Facebook's astronomical growth with its closed, proprietary platform played a key role in expediting a wide cooperation, led by Google, amongst players on the other side of the line. These players, in addition to doing the right thing, also want to quickly stunt the user growth on the Facebook island - as users deepen their time/effort investment on Facebook, their switching "cost" out of its platform increases. Facebook traffic has almost doubled in the past five months since it opened its platform on May 24th (from 27M monthly uniques to 51M).
Google has created a partner ecosystem to release OpenSocial APIs which can be used by developers to create applications that will work on any of the host social networking sites in the ecosystem. There are already 27 partners in the ecosystem (MySpace, Bebo, Hi5, Ning, LinkedIn, Plaxo, Salesforce.com, etc.). Marc Andreessen, Founder of Ning, has a good explanation of benefits to participating partners on his blog. APIs are built on Google's Gadget technology.

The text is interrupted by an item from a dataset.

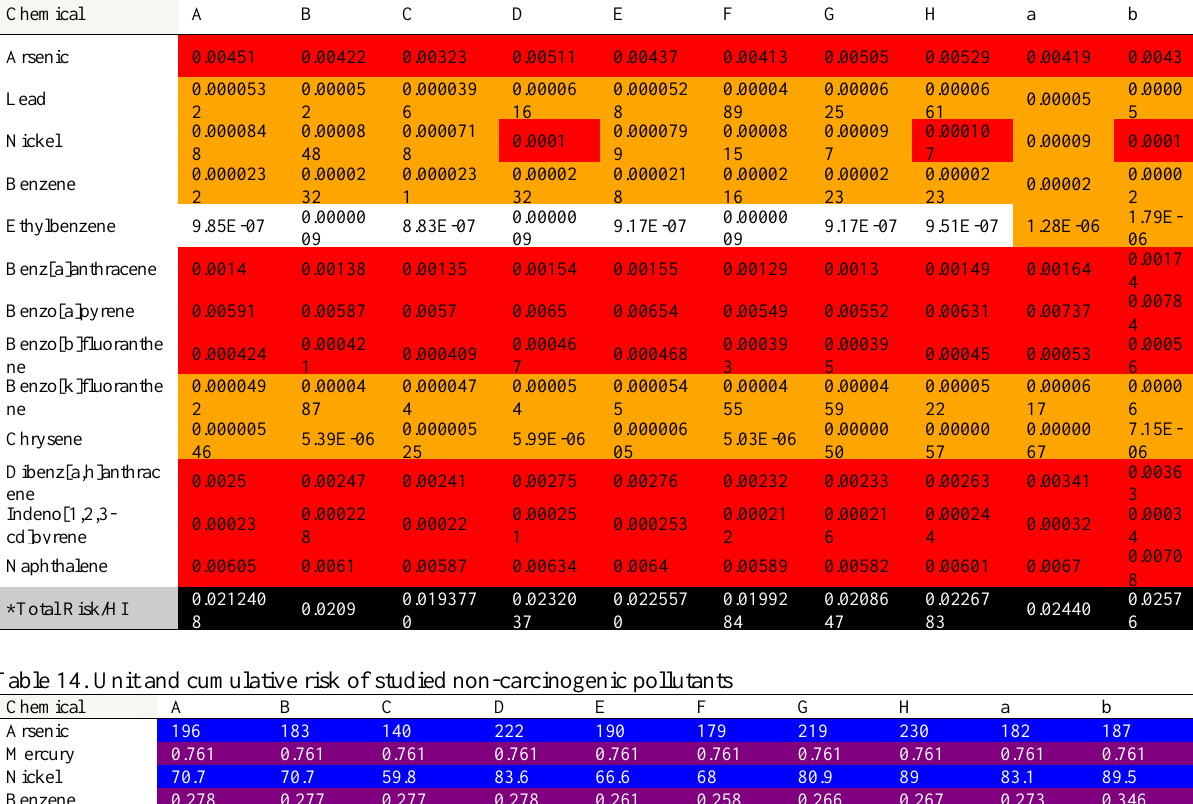
Table 13. Single and cumulative risk of studied carcinogenic pollutants Chemical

Google has historically gone solo in creating new standards. What changed this time around?
- Orkut, Google's social networking product, never really took off like MySpace or Facebook. It's therefore a defensive move by Google in order to not allow one of these sites to become the default destination for users' social activity on the Web. By lining up partners that have a strong desire to participate in open standards that give them access to more applications and by providing users an easier way to mange their information across social networks, Google has created a very compelling value proposition that benefits everyone - participating social networks, the end user, applications developers, and, above all, Google.
- The promised holy grail with social networking is to leverage rich user data for high-CPM, targeted advertising. Google has a proven leadership in this game. But it needs access to that data. Even though questions still remain about ownership of user data on applications built using OpenSocial APIs and distributed on several social networks, common standards is a step in the right direction. It's a matter of time before data ownership, profit sharing, and related questions get answered.
- OpenSocial will streamline the ability to feed Google ads into applications/widgets. Googles, thru its AdSense program, has the biggest network of advertisers on the planet. No other company is therefore better positioned to leverage the vast amount of advertising inventory that is being created by an explosion in the number of widgets/gadgets/applications on the Web. It also gives developers and marketers of applications, especially small- and mid-size firms, one channel to reach multiple audiences.
With Facebook's expected launch of its own advertising network that promises to effectively leverage user data for targeted advertising (e.g., thru News Feeds), it'll be interesting to see a showdown with OpenSocial, as advertising dollars continue to shift online, and brand advertisers play a bigger role in this shift.
Meanwhile, OpenSocial participants will be busy stabilizing the new standard and fixing its bugs. The first OpenSocial application was hacked within 45 minutes after its launch.